This loop continues until the LLM either produces a final answer (no tool call) or a stop condition is met (max iterations, timeout, error threshold).

Architecture Diagram

Standalone diagram: architecture/mermaid/02-agent-loop.mmd

Enterprise Considerations

When NOT to use agents. The agent loop introduces latency (multiple LLM calls), cost (tokens for each iteration), and failure modes (loops, wrong tool selection) that simple chains and pipelines do not. Choose agents only when the workflow requires genuine branching, the path cannot be predetermined by a developer, or handling of unforeseen cases provides significant value.

Latency budget. Each iteration of the agent loop adds one LLM call (1–5 seconds for frontier models) plus tool execution time. A 5-iteration agent workflow can take 10–30 seconds end-to-end. Design user experiences accordingly: stream intermediate steps, show progress indicators, and establish explicit SLAs before committing to agentic architecture.

Cost at scale. Agentic workflows consume 5–20x more tokens than single-turn calls. Model selection by agent role is essential: use small, fast models for routing and summarization; reserve frontier models for complex reasoning steps. See Chapter 4: Enterprise AI — Cost Management [PLANNED].

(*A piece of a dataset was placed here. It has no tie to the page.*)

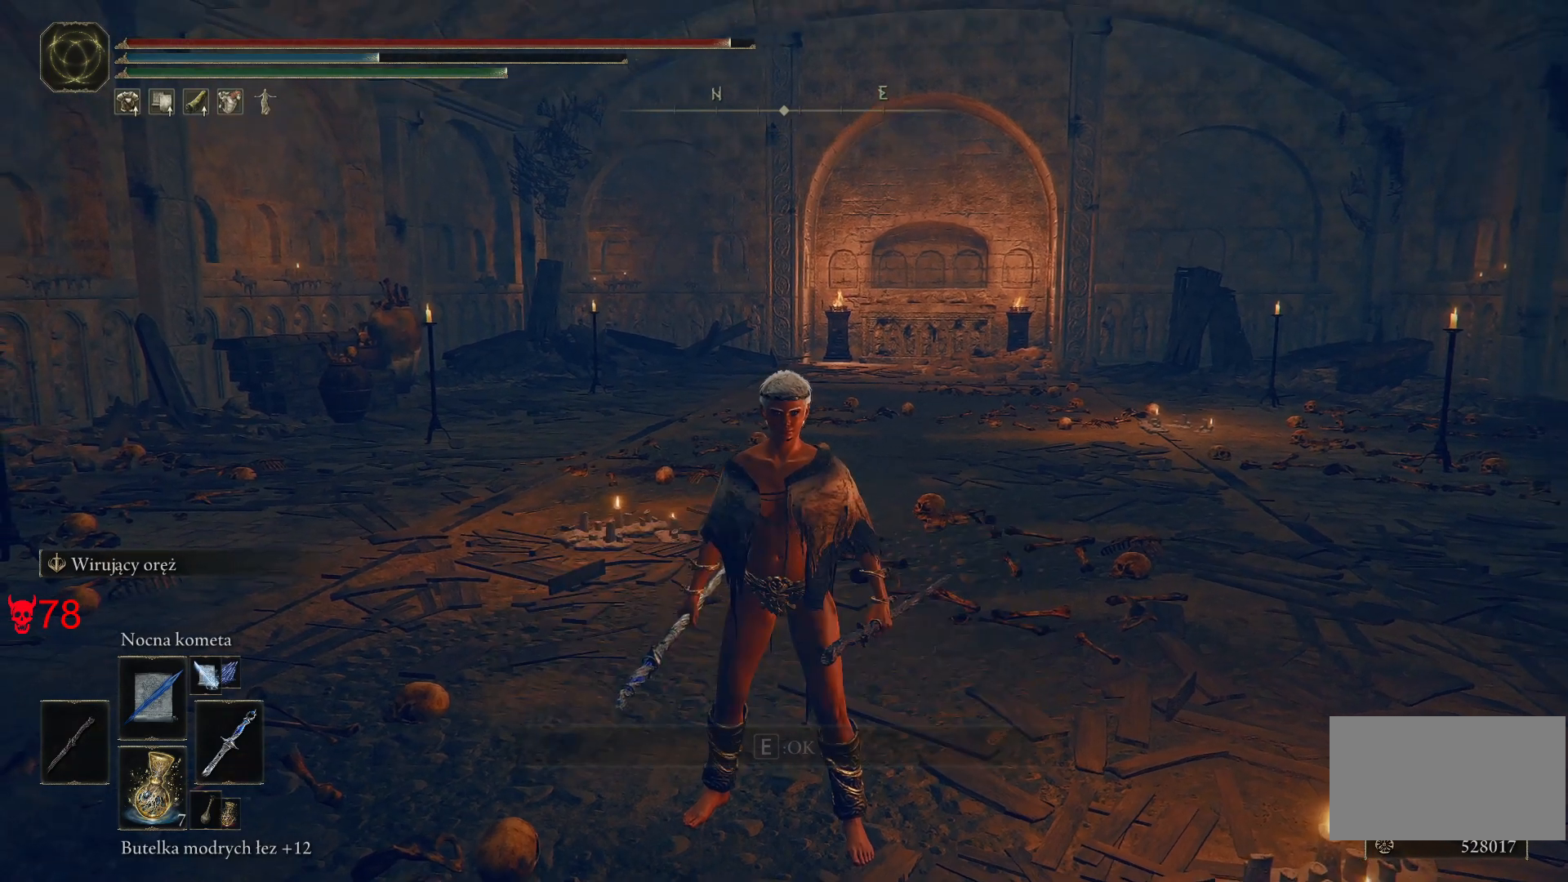
{"keys": [], "mouse": [], "events": []}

Determinism and reproducibility. Agents are non-deterministic — the same input can produce different tool call sequences. This is acceptable for knowledge retrieval tasks but requires careful design for tasks that write to databases, send communications, or trigger external workflows. Implement idempotency at the tool level.

Circuit breakers. Always set max_iterations. An agent that loops indefinitely costs money and holds resources. Log all iterations; alert if an agent consistently reaches the max iteration limit (it indicates the task is beyond the agent's capability or the tools are insufficient).

Healthcare Example

⊕ Healthcare Example

Educational Example — Illustrative Workflow. Not intended for clinical decision making.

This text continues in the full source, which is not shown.